As a ubiquitous environmental estrogen-disrupting chemical, triclosan (TCS) can induce severe osteotoxicity; however, the underlying molecular mechanisms remain uncertain. Herein, we evaluated the toxic effects of TCS on the development of cartilage and osteogenesis in 5-dpf zebrafish. Under TCS exposure from 62.5 to 250 μg/L, several osteodevelopmental malformations were observed, such as defect of craniofacial cartilage, pharyngeal arch cartilage dysplasia, and impairments on skeletal mineralization. Further, the morphology of mature chondrocytes became swollen and deformed, their number decreased, nucleus displacement occurred, and most immature chondrocytes were crowded at both ends of ceratobranchial. SEM observation of larval caudal fin revealed that, the layer of collagen fibers and the mineralized calcium nodules were significantly decreased, with the collagen fibers becoming shorter upon TCS exposure. The activity of bone-derived alkaline phosphatase significantly reduced, and marker functional genes related to cartilage and osteoblast development were abnormally expressed. RNA-seq and bioinformatics analysis indicated, that changes in marker genes intimately related to the negative regulation of miR-30c-5p overexpression targeted by TCS, and the up-regulation of miR-30c induced bone developmental defects by inhibiting the bone morphogenetic protein (BMP) signaling pathway. These findings were confirmed by artificially intervening the expression of miR-30c and using BMP pathway agonists in vivo. In sum, TCS induced osteototoxicity by targeting miR-30c up-regulation and interfering in the BMP signaling pathway. These findings enhance mechanistic understanding of TCS-induced spontaneous bone disorders and bone metastatic diseases. Further research is necessary to monitor chronic TCS-exposure levels in surrounding environments and develop relevant safety precautions based on TCS environmental risk.

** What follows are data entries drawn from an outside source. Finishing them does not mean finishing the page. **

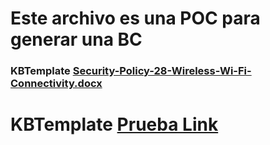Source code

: # Este archivo es una POC para generar una BC

### KBTemplate [Security-Policy-28-Wireless-Wi-Fi-Connectivity.docx](https://github.com/gasaris/KBTemplate/files/6982469/Security-Policy-28-Wireless-Wi-Fi-Connectivity.docx)
# KBTemplate [Prueba Link](https://docs.google.com/document/d/1lb8UKq9M4paTYIgPcm5jki2ffP1juFQftdPit1Mz73A/edit)
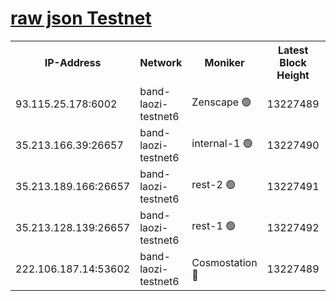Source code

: 
[raw json Testnet](https://rpc-check.bandt.stavr.tech/bandt/rpcbandt_result.json)
=

<table><tr><th>IP-Address</th><th>Network</th><th>Moniker</th><th>Latest Block Height</th><th>Earliest Block Height</th><th>Catching Up</th><th>Voting Power</th><th>Scan Time</th></tr><tr><td>93.115.25.178:6002</td><td>band-laozi-testnet6</td><td>Zenscape 🟢</td><td>13227489</td><td>12460001</td><td>False</td><td>0</td><td>2023-11-24T18:47:35.151185614UTC</td></tr><tr><td>35.213.166.39:26657</td><td>band-laozi-testnet6</td><td>internal-1 🟢</td><td>13227490</td><td>13127490</td><td>False</td><td>0</td><td>2023-11-24T18:47:39.899793011UTC</td></tr><tr><td>35.213.189.166:26657</td><td>band-laozi-testnet6</td><td>rest-2 🟢</td><td>13227491</td><td>13127491</td><td>False</td><td>0</td><td>2023-11-24T18:47:41.085059276UTC</td></tr><tr><td>35.213.128.139:26657</td><td>band-laozi-testnet6</td><td>rest-1 🟢</td><td>13227492</td><td>13127492</td><td>False</td><td>0</td><td>2023-11-24T18:47:44.326459220UTC</td></tr><tr><td>222.106.187.14:53602</td><td>band-laozi-testnet6</td><td>Cosmostation 🔴</td><td>13227489</td><td>13177501</td><td>False</td><td>2203223</td><td>2023-11-24T18:47:36.665300441UTC</td></tr></table>
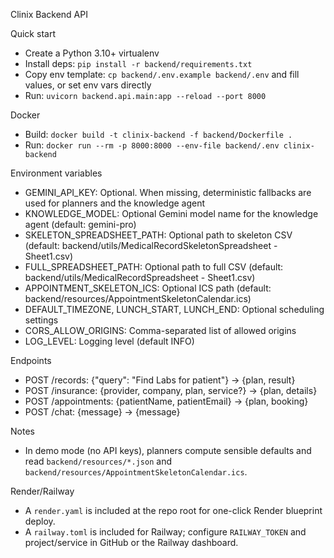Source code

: Clinix Backend API

Quick start
- Create a Python 3.10+ virtualenv
- Install deps: `pip install -r backend/requirements.txt`
- Copy env template: `cp backend/.env.example backend/.env` and fill values, or set env vars directly
- Run: `uvicorn backend.api.main:app --reload --port 8000`

Docker
- Build: `docker build -t clinix-backend -f backend/Dockerfile .`
- Run: `docker run --rm -p 8000:8000 --env-file backend/.env clinix-backend`

Environment variables
- GEMINI_API_KEY: Optional. When missing, deterministic fallbacks are used for planners and the knowledge agent
- KNOWLEDGE_MODEL: Optional Gemini model name for the knowledge agent (default: gemini-pro)
- SKELETON_SPREADSHEET_PATH: Optional path to skeleton CSV (default: backend/utils/MedicalRecordSkeletonSpreadsheet - Sheet1.csv)
- FULL_SPREADSHEET_PATH: Optional path to full CSV (default: backend/utils/MedicalRecordSpreadsheet - Sheet1.csv)
- APPOINTMENT_SKELETON_ICS: Optional ICS path (default: backend/resources/AppointmentSkeletonCalendar.ics)
- DEFAULT_TIMEZONE, LUNCH_START, LUNCH_END: Optional scheduling settings
- CORS_ALLOW_ORIGINS: Comma-separated list of allowed origins
- LOG_LEVEL: Logging level (default INFO)

Endpoints
- POST /records: {"query": "Find Labs for patient"} -> {plan, result}
- POST /insurance: {provider, company, plan, service?} -> {plan, details}
- POST /appointments: {patientName, patientEmail} -> {plan, booking}
- POST /chat: {message} -> {message}

Notes
- In demo mode (no API keys), planners compute sensible defaults and read `backend/resources/*.json` and `backend/resources/AppointmentSkeletonCalendar.ics`.

Render/Railway
- A `render.yaml` is included at the repo root for one-click Render blueprint deploy.
- A `railway.toml` is included for Railway; configure `RAILWAY_TOKEN` and project/service in GitHub or the Railway dashboard.
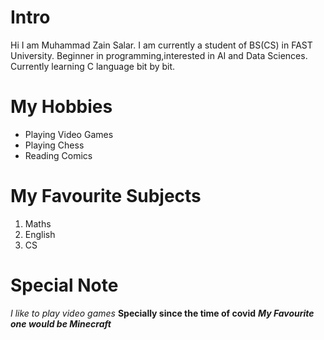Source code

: # Intro
Hi I am Muhammad Zain Salar.
I am currently a student of BS(CS) in FAST University.
Beginner in programming,interested in AI and Data Sciences.
Currently learning C language bit by bit.  

# My Hobbies 
- Playing Video Games
- Playing Chess
- Reading Comics

# My Favourite Subjects
1. Maths
2. English
3. CS

# Special Note
*I like to play video games*
**Specially since the time of covid**
***My Favourite one would be Minecraft***
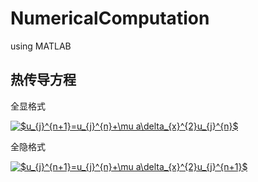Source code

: # NumericalComputation

using MATLAB

## 热传导方程


全显格式


<a href="https://www.codecogs.com/eqnedit.php?latex=$u_{j}^{n&plus;1}=u_{j}^{n}&plus;\mu&space;a\delta_{x}^{2}u_{j}^{n}$" target="_blank"><img src="https://latex.codecogs.com/gif.latex?$u_{j}^{n&plus;1}=u_{j}^{n}&plus;\mu&space;a\delta_{x}^{2}u_{j}^{n}$" title="$u_{j}^{n+1}=u_{j}^{n}+\mu a\delta_{x}^{2}u_{j}^{n}$" /></a>

全隐格式 


<a href="https://www.codecogs.com/eqnedit.php?latex=$u_{j}^{n&plus;1}=u_{j}^{n}&plus;\mu&space;a\delta_{x}^{2}u_{j}^{n&plus;1}$" target="_blank"><img src="https://latex.codecogs.com/gif.latex?$u_{j}^{n&plus;1}=u_{j}^{n}&plus;\mu&space;a\delta_{x}^{2}u_{j}^{n&plus;1}$" title="$u_{j}^{n+1}=u_{j}^{n}+\mu a\delta_{x}^{2}u_{j}^{n+1}$" /></a>
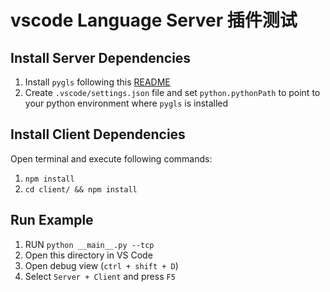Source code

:# vscode Language Server 插件测试

## Install Server Dependencies

1. Install `pygls` following this [README](https://github.com/openlawlibrary/pygls)
1. Create `.vscode/settings.json` file and set `python.pythonPath` to point to your python environment where `pygls` is installed

## Install Client Dependencies

Open terminal and execute following commands:

1. `npm install`
1. `cd client/ && npm install`

## Run Example

1. RUN `python __main__.py --tcp`
1. Open this directory in VS Code
1. Open debug view (`ctrl + shift + D`)
1. Select `Server + Client` and press `F5`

三氯生(TCS)作为一种普遍存在的环境雌激素破坏化学物质,可诱导严重的骨毒性;然而,其潜在的分子机制尚不清楚。在此,我们评估了 TCS 对 5 日龄斑马鱼软骨和骨发生发育的毒性作用。在 TCS 暴露浓度为 62.5 至 250μg/L 时,观察到几种骨发育畸形,如颅面软骨缺陷、咽弓软骨发育不良以及骨骼矿化受损。此外,成熟软骨细胞的形态变得肿胀和变形,数量减少,核移位发生,大多数未成熟软骨细胞在鳃弓软骨拥挤在两端。幼鱼尾鳍的扫描电镜观察显示,胶原纤维层和矿化钙结节明显减少,胶原纤维在 TCS 暴露后变短。骨源性碱性磷酸酶的活性显著降低,与软骨和成骨细胞发育相关的标记功能基因异常表达。RNA-seq 和生物信息学分析表明,TCS 靶向 miR-30c-5p 过表达的负调控密切相关的标记基因发生变化,miR-30c 的上调通过抑制骨形态发生蛋白(BMP)信号通路引起骨发育缺陷。这些发现通过人工干预 miR-30c 的表达并在体内使用 BMP 通路激动剂得到了证实。总之,TCS 通过靶向 miR-30c 的上调和干扰 BMP 信号通路引起骨毒性。这些发现增强了对 TCS 诱导自发骨疾病和骨转移疾病的机制理解。有必要进一步研究周围环境中慢性 TCS 暴露水平,并根据 TCS 环境风险制定相关安全预防措施。